Un tel cas de figure pourrait être illustré de la façon suivante : interrogé par les autorités françaises enquêtant sur un cas de fraude fiscale supposée, le banquier suisse qui répondrait aux autorités françaises en ignorant les dispositions suisses en matière de secret bancaire se verrait coupable de violation dudit secret en application de l’article 47 de la loi fédérale sur les banques protégeant le secret professionnel (délit passible d’une peine d’emprisonnement ou d’une amende). Inversement, s’il refusait de déférer aux demandes des autorités françaises, il pourrait être reconnu coupable de blanchiment de fraude fiscale par celles-ci (délit passible d’une peine maximum d’emprisonnement de 5 ans et d’une amende de 375.000 euros).
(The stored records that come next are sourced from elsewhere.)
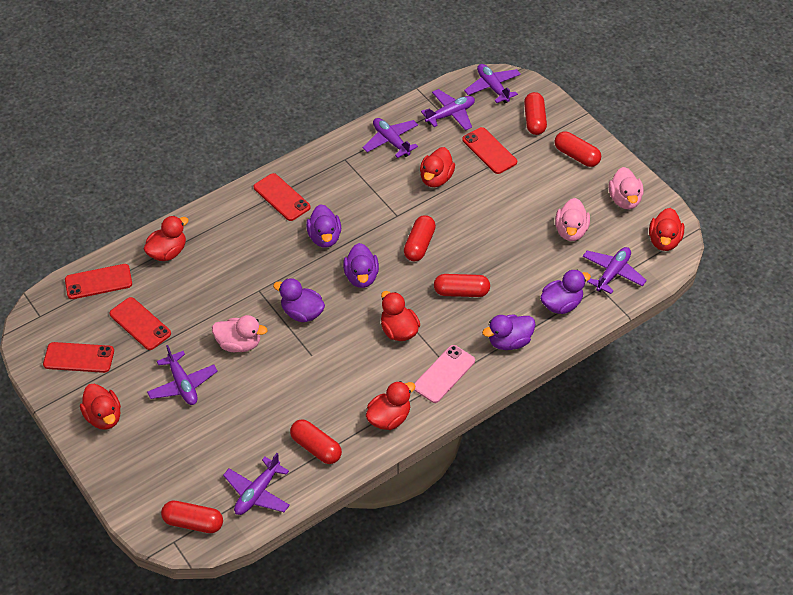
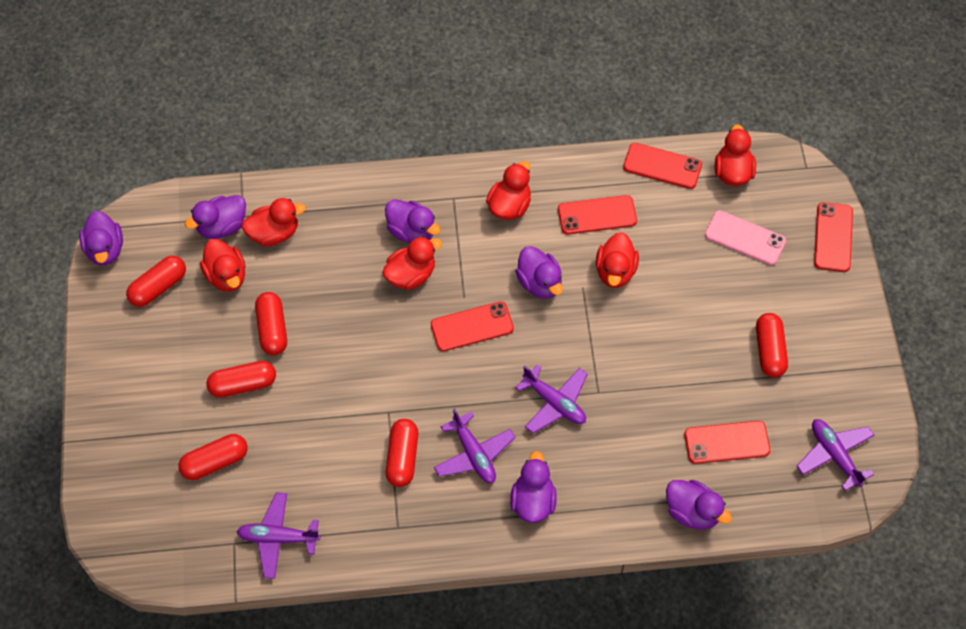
pink duck: [212,315,268,352] [555,198,590,241] [609,167,644,209] = 3 -> none = 0
purple duck: [273,278,325,322] [306,204,341,248] [343,243,379,288] [482,315,535,350] [540,270,591,314] = 5 -> [79,211,123,265] [185,195,246,239] [385,199,440,243] [510,451,557,523] [515,246,563,299] [666,480,732,530] = 6
purple plane: [147,345,218,405] [223,453,290,515] [363,118,418,158] [421,89,475,131] [464,64,521,103] [583,247,647,294] = 6 -> [237,493,320,579] [434,408,516,483] [515,364,588,433] [796,419,874,491] = 4

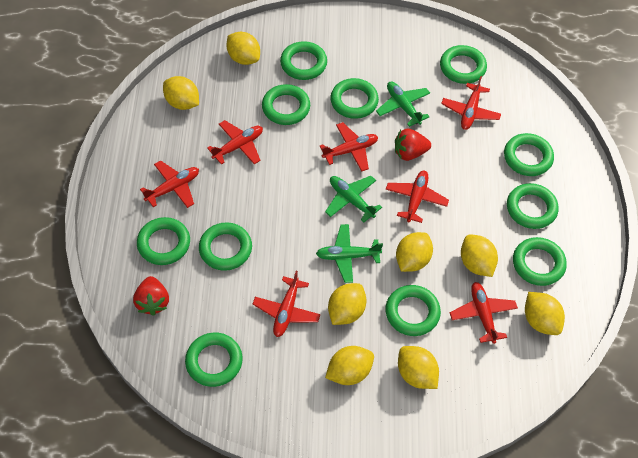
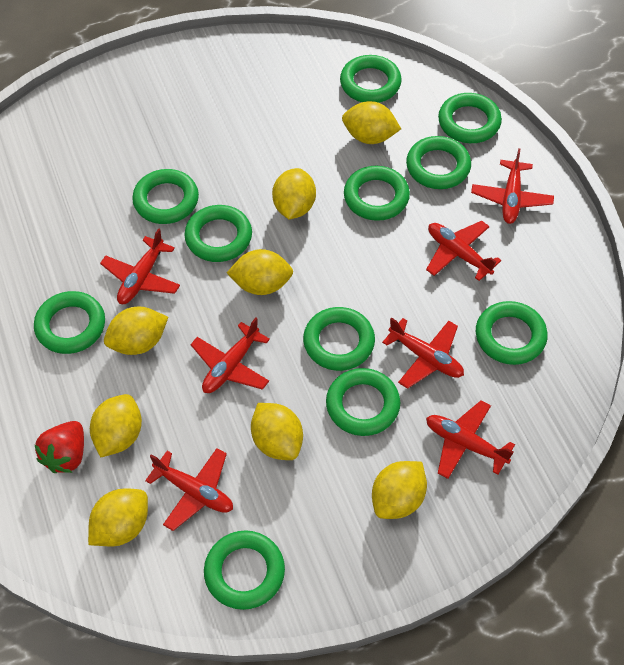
green plane: [316,224,383,283] [325,176,382,222] [376,81,430,127] = 3 -> none = 0
red strawberry: [133,276,169,316] [395,129,431,161] = 2 -> [34,421,84,473] = 1

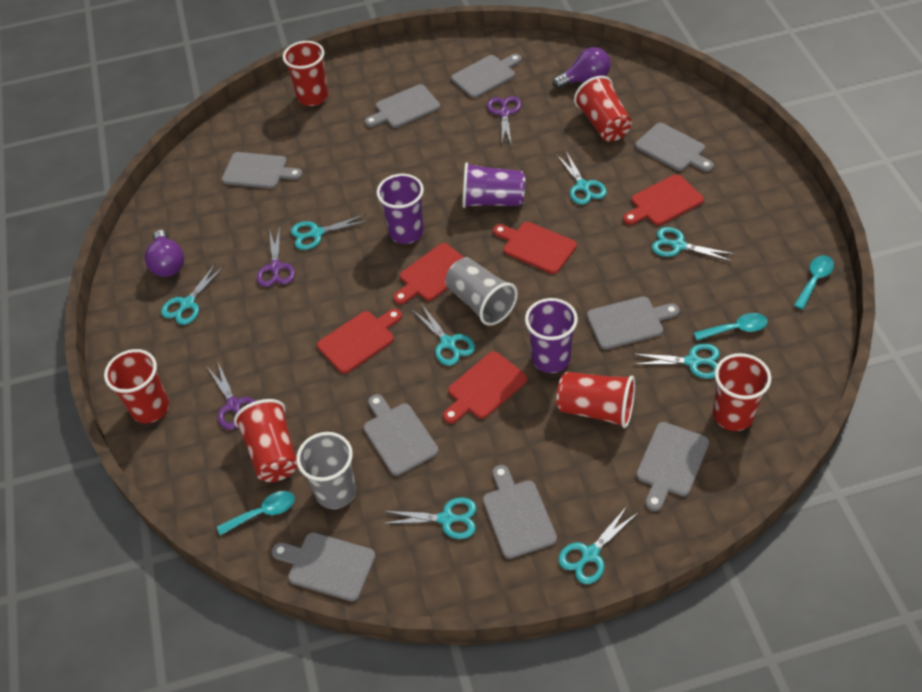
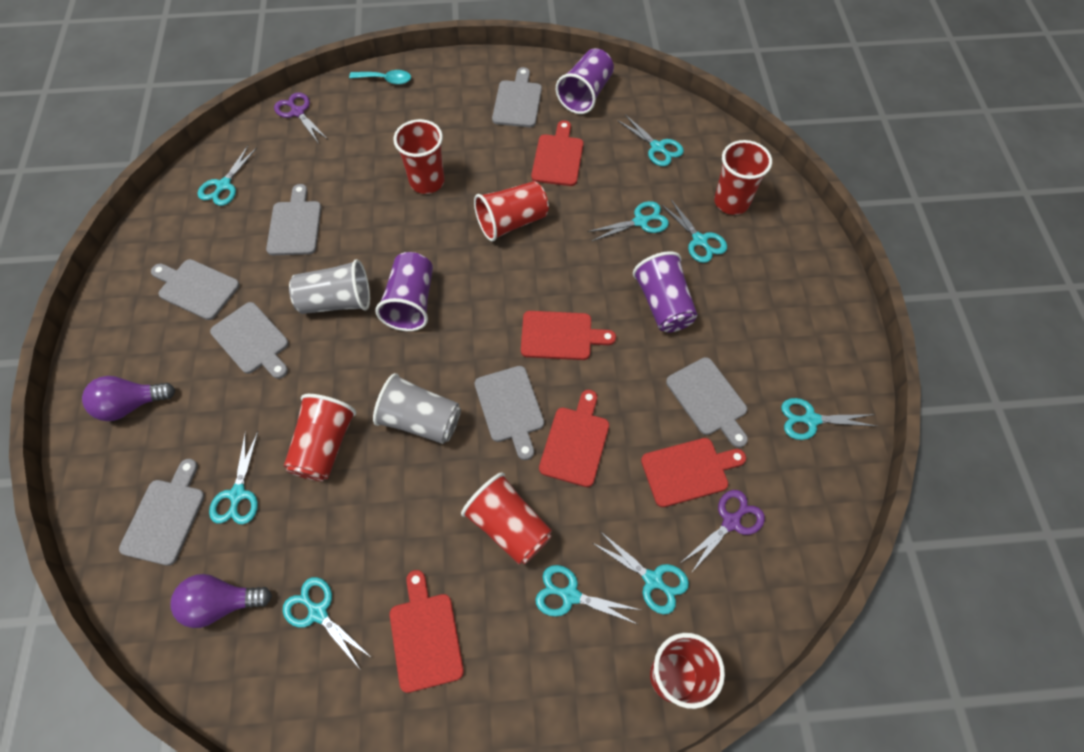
grey cutting board: [222,152,303,189] [272,532,376,601] [363,394,439,476] [365,84,440,128] [451,54,522,98] [483,465,557,559] [587,296,679,350] [635,123,714,172] [636,422,709,511] = 9 -> [119,459,205,566] [151,259,240,320] [210,302,289,379] [266,184,321,255] [474,366,544,460] [492,67,542,127] [666,357,748,448] = 7
purple scissors: [207,363,255,430] [257,227,295,287] [487,96,521,147] = 3 -> [274,92,327,144] [682,490,765,573] = 2
turquoise scissors: [161,263,224,325] [291,214,369,250] [382,497,477,539] [411,304,475,366] [556,151,607,205] [558,505,638,584] [632,344,720,379] [652,227,735,262] = 8 -> [198,146,257,206] [209,432,258,524] [283,577,372,669] [536,565,641,625] [587,201,669,241] [591,531,689,615] [617,115,684,166] [662,200,727,263] [781,398,876,440] = 9
turquoise spoon: [217,491,295,536] [694,313,768,341] [794,255,834,309] = 3 -> [349,70,411,85] = 1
Il apparaît donc que le banquier suisse – désormais contraint de s’intéresser à la législation nationale de son client – se trouve aujourd’hui dans une situation génératrice d’une très grande insécurité juridique. Ledit banquier, s’il venait à être impliqué malgré lui dans une procédure pénale, se verrait ainsi obligé d’assurer sa défense en démontrant, par exemple, qu’il n’a pas sciemment commis les faits qui lui sont reprochés, avec cette circonstance que la connaissance de leur caractère illicite découle souvent, en France, de la qualité de professionnel du prévenu. Il ne faudrait donc pas, en poussant la logique à son paroxysme, que sa qualité de professionnel suisse de la banque ne crée une présomption de mauvaise foi à son détriment.

A noter enfin que le juge français ne pourra demander l’aide d’un homologue suisse pour instruire son dossier, dès lors que l’entraide pénale n’est accordée en Suisse que si les actes commis à l’étranger sont également poursuivis en vertu du droit suisse (principe de double incrimination), ce qui n’est pas le cas pour la simple évasion fiscale.

Ainsi, il apparaît qu’il y a un clair conflit de loi et de politique pénale entre deux pays voisins avec, d’un côté, la France qui est d’avis qu’un banquier doit s’assurer que l’argent qui lui est confié est bien fiscalisé et, de l’autre, la Suisse qui considère que seul le citoyen est responsable de déclarer ses revenus et sa fortune à ses autorités fiscales. Le monde change et la vision française semble être le nouveau paradigme. Pour éviter que la situation se s’envenime, il devient urgent de trouver un cadre politique et une solution entre Etats pour régler le passé.